Work item
Can you locate every line in the material below that contains the word "What" and copy each of those lines out in full?

Material for this task
☆ ☆ ☆

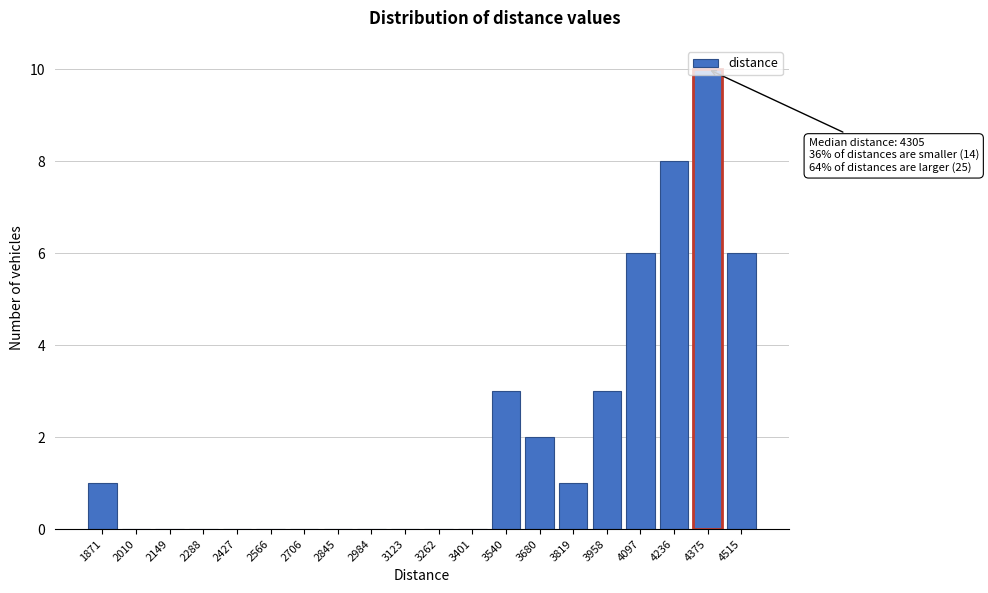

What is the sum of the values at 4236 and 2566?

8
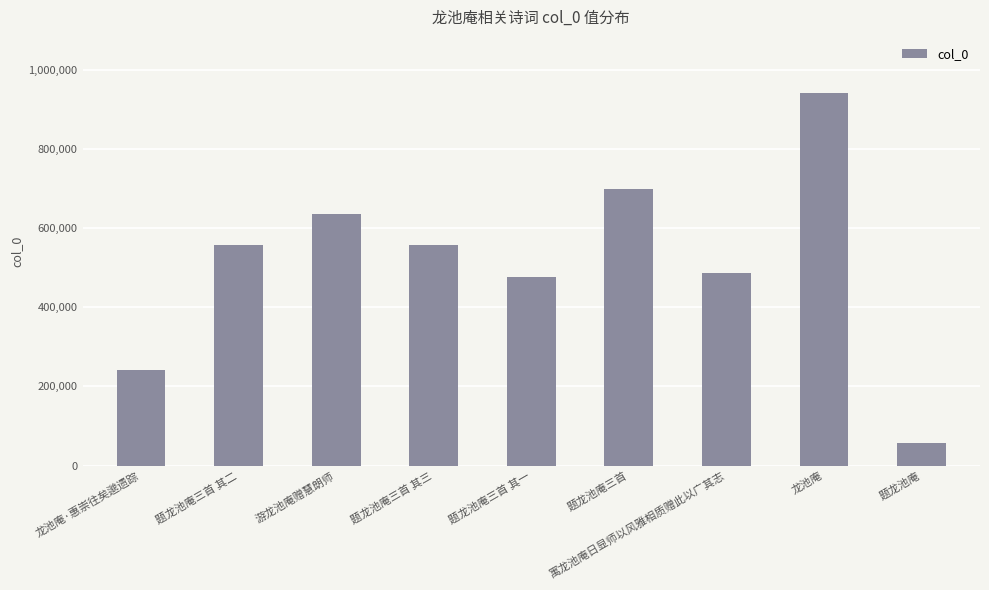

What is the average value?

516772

☆ ☆ ☆

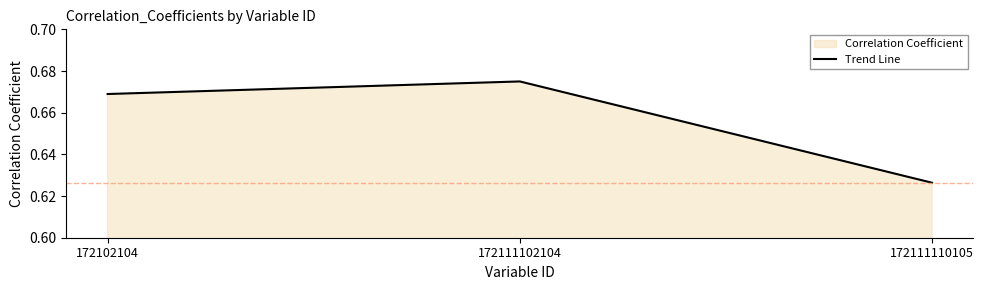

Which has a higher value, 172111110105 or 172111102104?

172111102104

☆ ☆ ☆

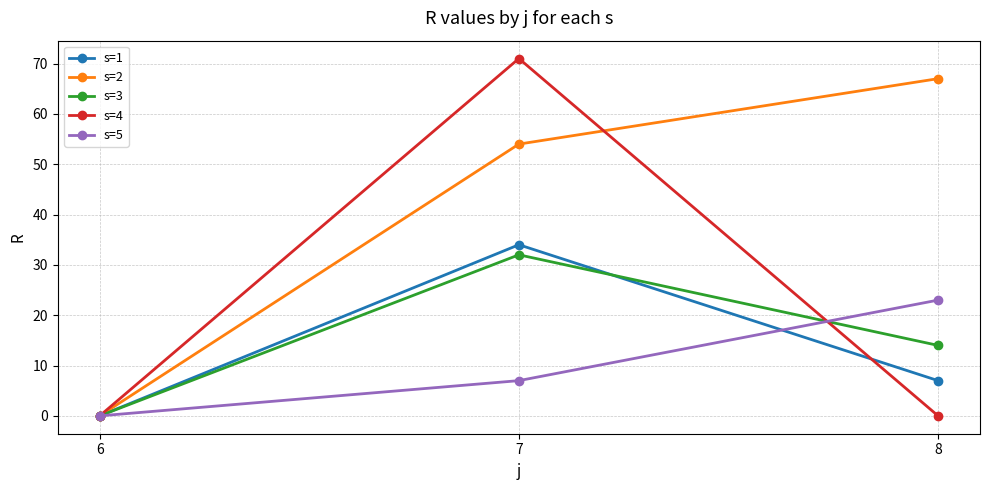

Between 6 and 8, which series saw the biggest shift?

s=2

☆ ☆ ☆

Expected output
What is the sum of the values at 4236 and 2566?
What is the average value?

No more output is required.